Data records Start Marker
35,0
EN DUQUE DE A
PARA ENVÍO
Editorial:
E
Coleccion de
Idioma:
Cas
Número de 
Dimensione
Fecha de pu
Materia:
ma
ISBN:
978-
Data records End Marker
● **What you should do**: Copy every line of the records above without changing a single character.

● **Reply**:
35,0
EN DUQUE DE A
PARA ENVÍO
Editorial:
E
Coleccion de
Idioma:
Cas
Número de 
Dimensione
Fecha de pu
Materia:
ma
ISBN:
978-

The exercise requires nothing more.